How to Treat Fear of Flying
Nobody wants to be experiencing any of this so what can you do?? The accepted practice for overcoming phobias is exposure to feared triggers. More exposure not less exposure. If you fall off the horse get back on. Address the triggers head on. The more you face them, the less the impact as you gradually normalize the experience. Most significantly you need to know that avoidance keeps your phobia alive and intense. So, if you suffer extreme symptoms that actually keep you from flying or it feels overwhelming to you, treat yourself to a course in addressing the fear. It will be money well spent. Additionally, not only is there the fear of taking the flight but also the fear while you are waiting for the flight called anticipatory anxiety. It can be distracting at best and paralyzing at worst even resulting in cancelled plans. Any treatment should also address this. Education helps calm anxiety so you can talk your way through stressful moments. Learn how a plane flies, facts about turbulence, and the meaning of the routine sounds and bumps during a normal flight.
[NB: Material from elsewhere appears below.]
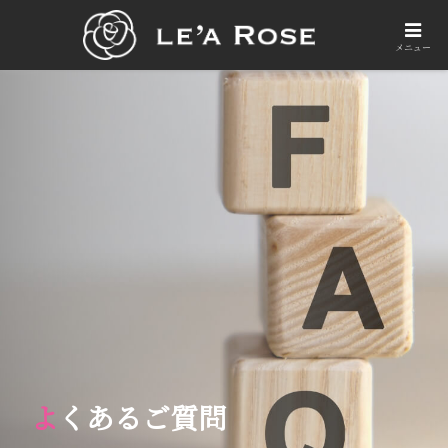
メニュー
よくあるご質問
Fear of flying s something parents don’t want to pass along to their children. Some children have no fear at all while some will cry from beginning to end. How can you calm a fearful child? First, present yourself as fearless and confident. Kids will model parental behavior. Just like for yourself, preparing ahead is key. Read with your child some books about flying before the trip (see Market Place). Talk to them prior to the trip about what they’ll experience so when it actually is happening they can recall what you told them. Make takeoff and landing the most fun parts. Bring a snuggly blanket or stuffed animal and special treats. Use distraction techniques. Teach them how to buckle the seat belt themselves like a “big kid.” Let them press the buttons for the light and air and adjust their own preferences. Take a lot of time discussing what’s out the window and engross them with engaging questions. Many airlines today allow you to keep electronic devices on at takeoff so turn on a favorite movie such as Pixar’s Planes or Jay Jay the Jet Plane.. Minimize the possible inner ear discomfort at take off with a bottle or pull out the gum. Be sure to time it for the actual takeoff when the air pressure changes! As a last resort, you can discuss medications such as Benedryl with your pediatrician. If you decide that may be an option, try it at home before departure day as some children get more active not less active with certain medications. The idea is to calm your child, not drug your child! I tried it once on a ten hour flight and my child slept comfortably and was a much happier, rested child at arrival. Granted, as an option it’s not for everyone! No matter what keep calm yourself and your child will eventually follow your lead.